Of all the lines in these entries, count those that contain "pois" and give only the total.
*** Opening INPUT MATERIAL ***
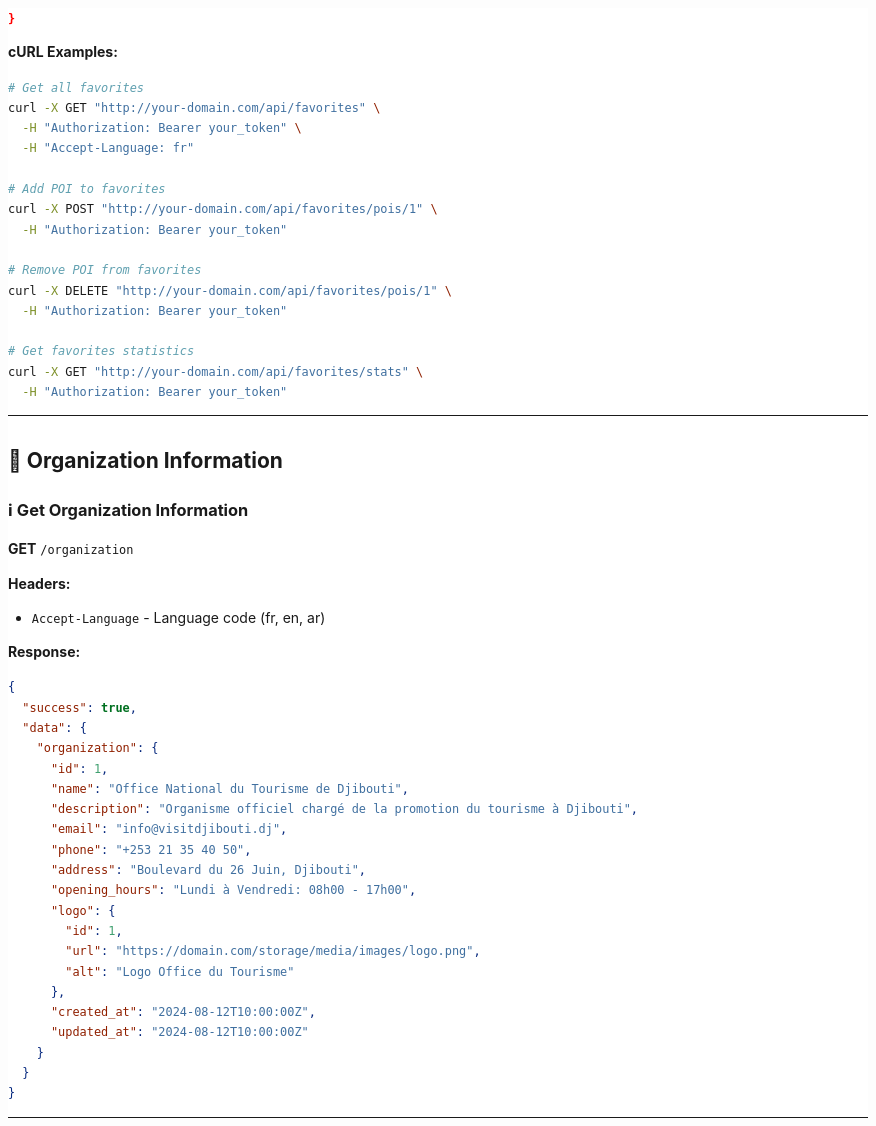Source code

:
 ```json
}
```

**cURL Examples:**

```bash
# Get all favorites
curl -X GET "http://your-domain.com/api/favorites" \
  -H "Authorization: Bearer your_token" \
  -H "Accept-Language: fr"

# Add POI to favorites
curl -X POST "http://your-domain.com/api/favorites/pois/1" \
  -H "Authorization: Bearer your_token"

# Remove POI from favorites
curl -X DELETE "http://your-domain.com/api/favorites/pois/1" \
  -H "Authorization: Bearer your_token"

# Get favorites statistics
curl -X GET "http://your-domain.com/api/favorites/stats" \
  -H "Authorization: Bearer your_token"
```

---

## 🏢 Organization Information

### ℹ️ Get Organization Information
**GET** `/organization`

**Headers:**
- `Accept-Language` - Language code (fr, en, ar)

**Response:**
```json
{
  "success": true,
  "data": {
    "organization": {
      "id": 1,
      "name": "Office National du Tourisme de Djibouti",
      "description": "Organisme officiel chargé de la promotion du tourisme à Djibouti",
      "email": "info@visitdjibouti.dj",
      "phone": "+253 21 35 40 50",
      "address": "Boulevard du 26 Juin, Djibouti",
      "opening_hours": "Lundi à Vendredi: 08h00 - 17h00",
      "logo": {
        "id": 1,
        "url": "https://domain.com/storage/media/images/logo.png",
        "alt": "Logo Office du Tourisme"
      },
      "created_at": "2024-08-12T10:00:00Z",
      "updated_at": "2024-08-12T10:00:00Z"
    }
  }
}
```

---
*** Closing INPUT MATERIAL ***
| SOLVED EXERCISE |
2